INSTRUCTIONS FOR THE TASK
Below is a listing; repeat exactly the lines from the one containing "Bedside chest radiograph" to the one containing "From the hospital-stay", both included.

DATA
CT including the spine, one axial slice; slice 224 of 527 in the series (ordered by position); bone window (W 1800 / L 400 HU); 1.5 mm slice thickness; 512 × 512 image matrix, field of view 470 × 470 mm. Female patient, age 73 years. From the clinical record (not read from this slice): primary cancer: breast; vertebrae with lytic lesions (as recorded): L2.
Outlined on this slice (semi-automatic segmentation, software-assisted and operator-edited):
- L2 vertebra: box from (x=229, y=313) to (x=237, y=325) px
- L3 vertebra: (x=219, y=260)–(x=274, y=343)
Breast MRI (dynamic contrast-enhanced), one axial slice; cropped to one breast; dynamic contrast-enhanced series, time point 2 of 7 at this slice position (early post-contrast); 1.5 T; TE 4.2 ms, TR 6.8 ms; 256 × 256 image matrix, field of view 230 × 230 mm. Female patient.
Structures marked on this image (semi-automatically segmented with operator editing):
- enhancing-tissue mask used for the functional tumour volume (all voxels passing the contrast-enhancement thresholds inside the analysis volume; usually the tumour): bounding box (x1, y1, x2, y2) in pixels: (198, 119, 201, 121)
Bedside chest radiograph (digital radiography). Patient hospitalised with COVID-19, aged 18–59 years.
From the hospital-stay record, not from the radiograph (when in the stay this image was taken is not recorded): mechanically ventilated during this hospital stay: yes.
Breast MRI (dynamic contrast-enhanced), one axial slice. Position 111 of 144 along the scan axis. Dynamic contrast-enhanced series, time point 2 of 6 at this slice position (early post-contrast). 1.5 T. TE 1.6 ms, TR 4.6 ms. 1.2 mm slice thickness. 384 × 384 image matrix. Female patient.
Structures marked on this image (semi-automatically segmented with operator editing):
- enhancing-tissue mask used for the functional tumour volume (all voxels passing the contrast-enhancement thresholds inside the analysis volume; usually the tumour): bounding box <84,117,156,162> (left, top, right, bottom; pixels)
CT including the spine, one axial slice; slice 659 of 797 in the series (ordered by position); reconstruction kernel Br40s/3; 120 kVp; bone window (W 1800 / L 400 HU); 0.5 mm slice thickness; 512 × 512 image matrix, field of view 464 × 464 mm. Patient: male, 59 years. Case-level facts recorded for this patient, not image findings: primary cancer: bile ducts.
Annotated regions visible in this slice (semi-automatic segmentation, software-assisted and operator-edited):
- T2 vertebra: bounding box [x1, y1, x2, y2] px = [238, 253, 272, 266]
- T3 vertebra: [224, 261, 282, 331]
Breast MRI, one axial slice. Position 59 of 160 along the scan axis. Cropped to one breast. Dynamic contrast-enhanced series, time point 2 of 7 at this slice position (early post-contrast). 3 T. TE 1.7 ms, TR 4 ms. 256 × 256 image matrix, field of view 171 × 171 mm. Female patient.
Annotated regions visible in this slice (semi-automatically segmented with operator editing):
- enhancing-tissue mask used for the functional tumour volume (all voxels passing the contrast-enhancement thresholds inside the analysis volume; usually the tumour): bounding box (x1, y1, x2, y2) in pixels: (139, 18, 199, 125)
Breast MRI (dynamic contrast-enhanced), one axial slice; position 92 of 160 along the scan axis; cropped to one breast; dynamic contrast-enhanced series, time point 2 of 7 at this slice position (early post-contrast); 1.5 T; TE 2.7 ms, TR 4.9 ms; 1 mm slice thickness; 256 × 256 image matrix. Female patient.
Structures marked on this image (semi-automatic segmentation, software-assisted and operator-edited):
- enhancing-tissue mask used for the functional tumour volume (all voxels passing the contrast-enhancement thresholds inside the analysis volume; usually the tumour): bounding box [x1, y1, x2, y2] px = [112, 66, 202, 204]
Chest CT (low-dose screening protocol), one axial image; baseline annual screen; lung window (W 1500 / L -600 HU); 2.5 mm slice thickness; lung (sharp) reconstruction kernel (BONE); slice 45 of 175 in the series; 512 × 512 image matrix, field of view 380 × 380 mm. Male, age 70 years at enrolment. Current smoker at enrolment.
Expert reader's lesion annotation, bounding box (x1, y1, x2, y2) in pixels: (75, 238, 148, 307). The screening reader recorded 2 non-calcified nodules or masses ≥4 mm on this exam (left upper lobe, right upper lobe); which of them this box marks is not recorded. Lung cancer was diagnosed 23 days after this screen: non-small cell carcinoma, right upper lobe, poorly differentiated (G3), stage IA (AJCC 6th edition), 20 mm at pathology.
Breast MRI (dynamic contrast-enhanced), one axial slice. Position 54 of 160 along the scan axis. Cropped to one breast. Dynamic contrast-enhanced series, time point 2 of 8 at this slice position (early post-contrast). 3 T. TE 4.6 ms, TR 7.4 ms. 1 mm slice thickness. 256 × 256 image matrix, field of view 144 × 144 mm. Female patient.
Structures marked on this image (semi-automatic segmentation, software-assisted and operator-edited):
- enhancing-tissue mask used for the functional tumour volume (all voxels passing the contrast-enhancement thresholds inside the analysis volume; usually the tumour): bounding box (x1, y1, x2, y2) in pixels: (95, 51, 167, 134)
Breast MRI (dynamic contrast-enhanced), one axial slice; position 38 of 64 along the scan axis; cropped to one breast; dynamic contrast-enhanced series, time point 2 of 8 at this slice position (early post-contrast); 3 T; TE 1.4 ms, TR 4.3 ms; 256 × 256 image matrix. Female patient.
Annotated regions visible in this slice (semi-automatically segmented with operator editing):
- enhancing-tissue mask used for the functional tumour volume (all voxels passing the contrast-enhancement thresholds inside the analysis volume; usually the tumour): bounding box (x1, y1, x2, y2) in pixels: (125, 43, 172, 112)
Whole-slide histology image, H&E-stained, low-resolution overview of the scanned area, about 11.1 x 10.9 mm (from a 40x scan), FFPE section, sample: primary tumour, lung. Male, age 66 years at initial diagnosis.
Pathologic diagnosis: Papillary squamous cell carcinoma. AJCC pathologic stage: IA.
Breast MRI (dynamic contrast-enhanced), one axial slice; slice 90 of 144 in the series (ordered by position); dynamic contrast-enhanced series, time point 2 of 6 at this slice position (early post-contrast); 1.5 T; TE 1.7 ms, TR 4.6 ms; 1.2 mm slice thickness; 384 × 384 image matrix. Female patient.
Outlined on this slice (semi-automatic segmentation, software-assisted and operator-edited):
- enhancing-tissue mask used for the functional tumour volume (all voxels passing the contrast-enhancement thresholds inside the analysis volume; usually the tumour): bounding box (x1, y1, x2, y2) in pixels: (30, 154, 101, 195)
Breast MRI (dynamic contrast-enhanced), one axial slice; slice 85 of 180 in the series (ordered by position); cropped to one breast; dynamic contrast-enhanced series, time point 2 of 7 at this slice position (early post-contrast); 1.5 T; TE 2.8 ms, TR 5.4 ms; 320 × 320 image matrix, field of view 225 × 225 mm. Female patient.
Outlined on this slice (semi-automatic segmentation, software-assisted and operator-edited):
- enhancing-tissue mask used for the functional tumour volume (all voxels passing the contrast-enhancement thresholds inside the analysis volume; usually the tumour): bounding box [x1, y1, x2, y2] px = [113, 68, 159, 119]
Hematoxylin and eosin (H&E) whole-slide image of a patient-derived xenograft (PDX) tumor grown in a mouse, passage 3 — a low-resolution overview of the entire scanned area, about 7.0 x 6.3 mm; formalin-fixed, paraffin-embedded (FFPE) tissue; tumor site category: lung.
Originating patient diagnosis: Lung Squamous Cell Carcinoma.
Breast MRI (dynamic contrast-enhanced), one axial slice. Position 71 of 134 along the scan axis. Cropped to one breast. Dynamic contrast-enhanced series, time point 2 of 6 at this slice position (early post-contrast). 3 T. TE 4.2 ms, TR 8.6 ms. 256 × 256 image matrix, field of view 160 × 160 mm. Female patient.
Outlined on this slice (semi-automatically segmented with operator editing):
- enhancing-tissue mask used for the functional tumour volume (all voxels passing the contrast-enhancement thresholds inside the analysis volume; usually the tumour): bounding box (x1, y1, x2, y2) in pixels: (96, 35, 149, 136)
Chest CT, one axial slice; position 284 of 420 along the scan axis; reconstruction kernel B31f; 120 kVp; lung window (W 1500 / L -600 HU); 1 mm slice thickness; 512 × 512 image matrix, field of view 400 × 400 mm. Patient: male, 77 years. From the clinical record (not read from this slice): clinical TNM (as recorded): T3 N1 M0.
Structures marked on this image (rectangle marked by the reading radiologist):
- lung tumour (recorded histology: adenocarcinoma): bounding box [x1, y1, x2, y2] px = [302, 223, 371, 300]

YOUR RESPONSE
Bedside chest radiograph (digital radiography). Patient hospitalised with COVID-19, aged 18–59 years.
From the hospital-stay record, not from the radiograph (when in the stay this image was taken is not recorded): mechanically ventilated during this hospital stay: yes.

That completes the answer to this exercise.